15 Temmuz isyan hareketinin engellenmesinde elden geleni
yapmak vicdan, iman, onur, bağımsız kişilik; din, millet, memleket
ve Erdoğan sevgisinin gereği idi. Bu gereklilikten hareketle teri
ve kanı dökülenlerin, canını verenlerin teşhirle alakaları olmaz,
teşhir meraklılarının ise samimiyetleri şaibelidir. Samimi olanlar
görev bitince vazifelerini yapmış olmanın huzuru içinde evlerine ve
işlerine dönerler, istemedikleri halde gören ve bilenlerin açık
etmelerinden de pek memnun olmazlar; böyle olması gerekir.
Bir de “Ben demiştimciler” türedi.
Yahu sen ne zaman, niçin, ne kadar bilginle neyi demiştin de bunu
Erdoğan ve yol arkadaşları bilmiyorlardı veya
bildikleri/bildirdiğin halde gereğini yapmadılar!?
2012 yılına kadar paralel yapı kendini mükemmel gizledi, nihai
amacını açığa vermedi, herkes onun “Milletini memleketini seven,
kaliteli, millet hizmetine adanmış insan yetiştirmekten öte bir
amaçlarının olmadığına inandı. Yöneticiler de böyle inandıkları
içindir ki 'her istediklerini' verdiler”.

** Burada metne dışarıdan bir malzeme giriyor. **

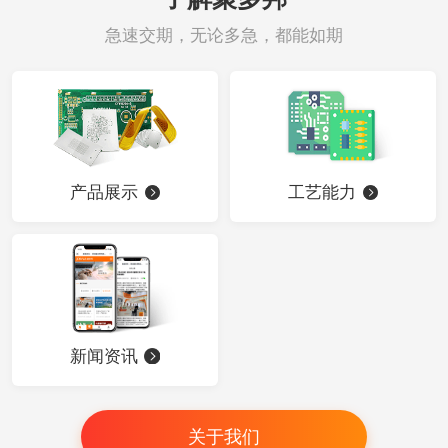
急速交期，无论多急，都能如期
产品展示
工艺能力
新闻资讯
关于我们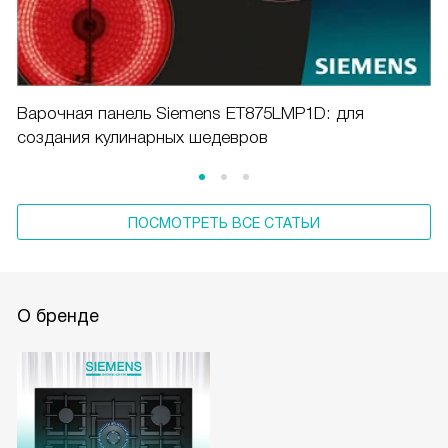
Варочная панель Siemens ET875LMP1D: для
создания кулинарных шедевров
ПОСМОТРЕТЬ ВСЕ СТАТЬИ
О бренде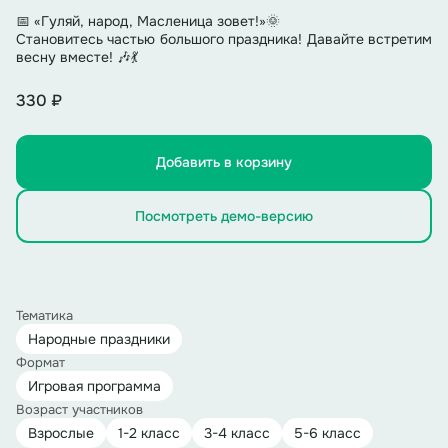
📅 «Гуляй, народ, Масленица зовет!»🌞
Становитесь частью большого праздника! Давайте встретим
весну вместе! 🎶💃
330 ₽
Добавить в корзину
Посмотреть демо-версию
Тематика
Народные праздники
Формат
Игровая программа
Возраст участников
Взрослые
1-2 класс
3-4 класс
5-6 класс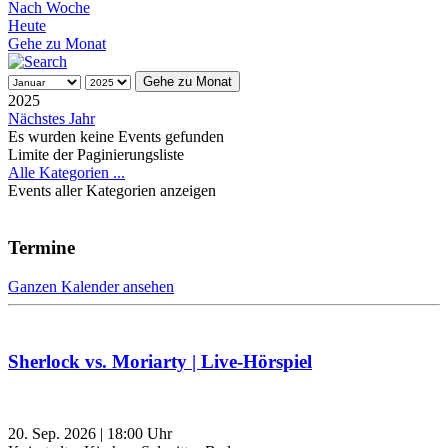
Nach Woche
Heute
Gehe zu Monat
Gehe zu Monat
2025
Nächstes Jahr
Es wurden keine Events gefunden
Limite der Paginierungsliste
Alle Kategorien ...
Events aller Kategorien anzeigen
Termine
Ganzen Kalender ansehen
Sherlock vs. Moriarty | Live-Hörspiel
20. Sep. 2026
|
18:00
Uhr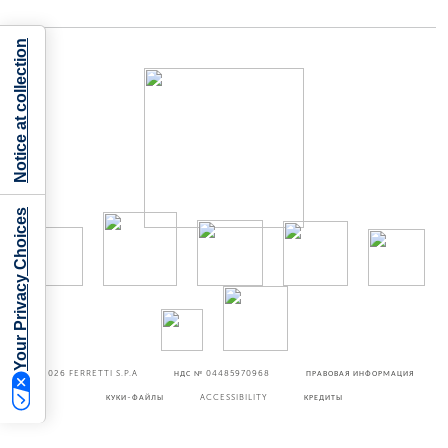
Notice at collection
Your Privacy Choices
©2026
FERRETTI S.P.A
НДС № 04485970968
ПРАВОВАЯ ИНФОРМАЦИЯ
КУКИ-ФАЙЛЫ
ACCESSIBILITY
КРЕДИТЫ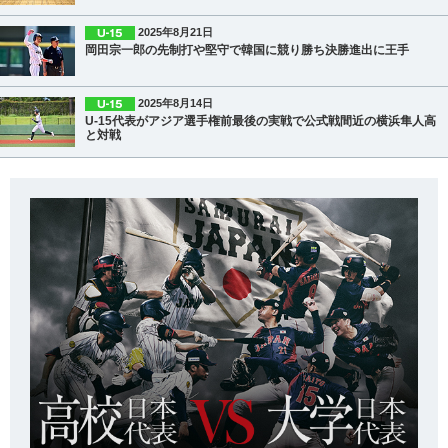
2025年8月21日
岡田宗一郎の先制打や堅守で韓国に競り勝ち決勝進出に王手
2025年8月14日
U-15代表がアジア選手権前最後の実戦で公式戦間近の横浜隼人高
と対戦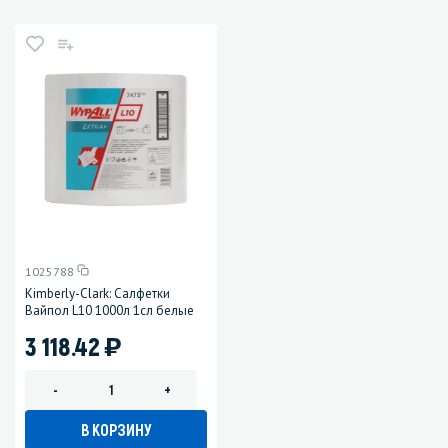
1025788
Kimberly-Clark: Салфетки
Вайпол L10 1000л 1сл белые
)
3 118.42
-
+
В КОРЗИНУ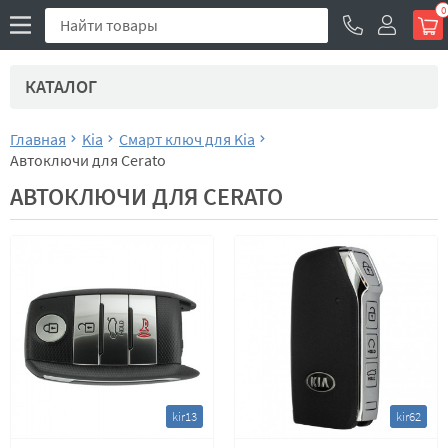
0
КАТАЛОГ
Главная
Kia
Смарт ключ для Kia
Автоключи для Cerato
АВТОКЛЮЧИ ДЛЯ CERATO
kir13
kir62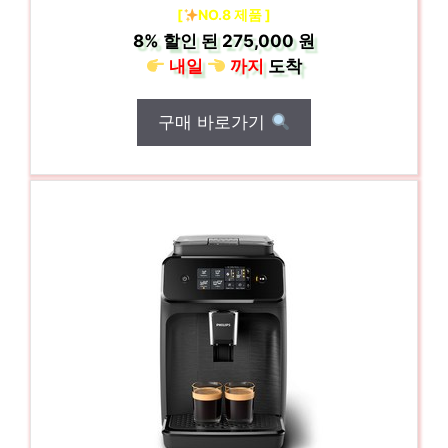
[
NO.8 제품 ]
8%
할인 된
275,000 원
내일
까지
도착
구매 바로가기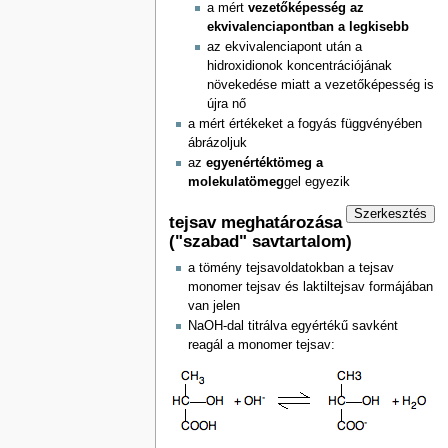
a mért
vezetőképesség az
ekvivalenciapontban a legkisebb
az ekvivalenciapont után a
hidroxidionok koncentrációjának
növekedése miatt a vezetőképesség is
újra nő
a mért értékeket a fogyás függvényében
ábrázoljuk
az
egyenértéktömeg a
molekulatömeg
gel egyezik
Szerkesztés
tejsav meghatározása
("szabad" savtartalom)
a tömény tejsavoldatokban a tejsav
monomer tejsav és laktiltejsav formájában
van jelen
NaOH-dal titrálva egyértékű savként
reagál a monomer tejsav: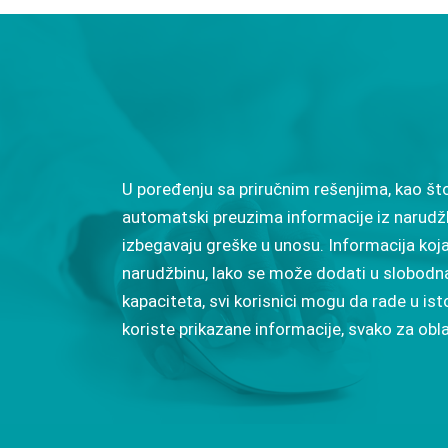
U poređenju sa priručnim rešenjima, kao što
automatski preuzima informacije iz narudž
izbegavaju greške u unosu. Informacija koja
narudžbinu, lako se može dodati u slobodna 
kapaciteta, svi korisnici mogu da rade u i
koriste prikazane informacije, svako za obl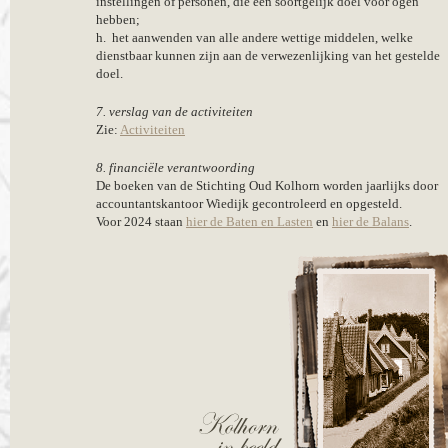
instellingen of personen, die een soortgelijk doel voor ogen
hebben;
h. het aanwenden van alle andere wettige middelen, welke
dienstbaar kunnen zijn aan de verwezenlijking van het gestelde
doel.
7. verslag van de activiteiten
Zie:
Activiteiten
8. financiële verantwoording
De boeken van de Stichting Oud Kolhorn worden jaarlijks door
accountantskantoor Wiedijk gecontroleerd en opgesteld.
Voor 2024 staan
hier de Baten en Lasten
en
hier de Balans
.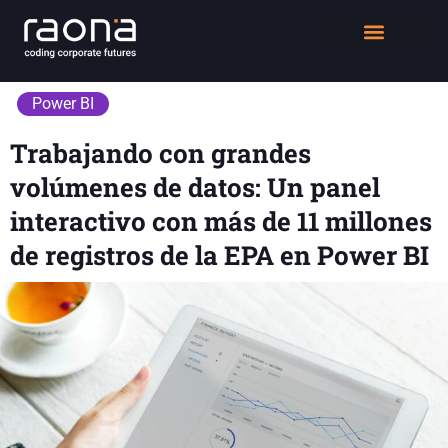
DIGITAL WORKPLACE
QUIÉNES SOMOS
Power BI
Trabajando con grandes
volúmenes de datos: Un panel
interactivo con más de 11 millones
de registros de la EPA en Power BI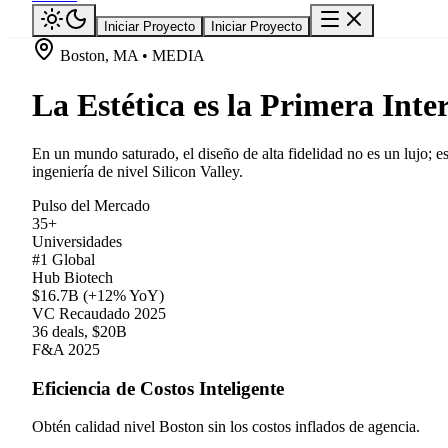
Iniciar Proyecto
Iniciar Proyecto
Boston, MA • MEDIA
La Estética es la Primera Inte
En un mundo saturado, el diseño de alta fidelidad no es un lujo;
ingeniería de nivel Silicon Valley.
Pulso del Mercado
35+
Universidades
#1 Global
Hub Biotech
$16.7B (+12% YoY)
VC Recaudado 2025
36 deals, $20B
F&A 2025
Eficiencia de Costos Inteligente
Obtén calidad nivel Boston sin los costos inflados de agencia.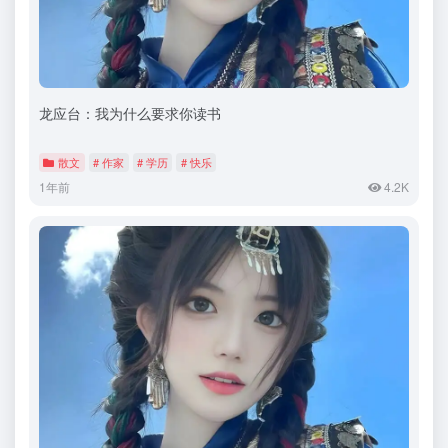
龙应台：我为什么要求你读书
散文
# 作家
# 学历
# 快乐
1年前
4.2K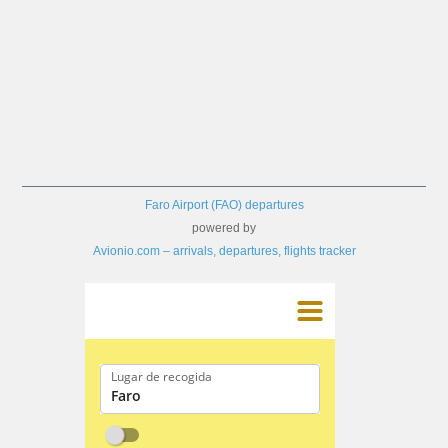
Faro Airport (FAO) departures
powered by
Avionio.com – arrivals, departures, flights tracker
Lugar de recogida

Asker ve sivil bürokrasiye sızmaları, adam yerleştirmeleri
konusunda onlar yalnız değil idiler, öteden beri her sağ ve sol
grup az çok bunu yapıyor, iktidarlar da belli bir denge içinde göz
yummayı tercih ediyorlardı.
Hepimiz bu bilinen ve takdir edilen tarafları yanında “tekelcilik,
hocaları hakkındaki aşırı inanç ve ölçüsüz bağlılık, yardım
toplamadaki manevi baskılar ve kanaatsizlik” gibi, kusurlarını
görüyor, ikaz ediyorduk; ama bu kusurların bir kısmı olağanüstü
nitelikler taşıdığına inanılan başka önderlerin gruplarında da
vardı; ya bunların (tarikat, cemaat vb.) tamamına cephe alacak,
mücadele edecek ve bu sebeple ümmetin birbirine düşmesine sebep
olacaktınız ya da “hikmet ve öğüt” ile aşırılıkları gidermeye
çalışacaktınız. Bu yolu izleyenler de oldu, cephe açıp kavga
edenler de oldu.
İktidar 2012 yılına kadar iyi niyetini ve hüsnüzannını korudu. Daha
öncesinde de istihbarattaki köstebek olayı, yurt dışında devletin
bazı hizmetlerinden memnuniyetsizlik, Mavi Marmara, gibi bazı
arızalar vardı, ancak cemaat, medyasında haddi aşmaya başlayınca
dershane hamlesi yapıldı. Bu hamle arayı daha ziyade açtı ve
arkasından 7 Şubat, Gezi, 17-25 Aralık darbe teşebbüsü, HDP ve CHP
ile seçim işbirliği, vicdansız algı operasyonları… geldi. İktidar
da bir yandan meşru savunmasını yaparken diğer yandan bu ahtapotun
kollarını kesmek üzere harekete geçti. Harekete geçti ama HSYK,
Anayasa Mahkemesi, Danıştay, idare mahkemeleri ve binlerce hakim ve
savcı cemaatin emrinde idi, bir kişiyi yerinden oynatsalar hem
muhalefet, hem sözde insan hakkı savunucuları, hem de angaje yargı
hükümetin elini kolunu bağlıyor, atılanı yerine geri
getiriyorlardı. Hükümet bu angaje ajanları ve kurumları ıslaha
teşebbüs ettiğinde yine kıyamet koparılıyor, başta siyasi muhalefet
olmak üzere ilgili şahıslar iktidara yükleniyorlardı.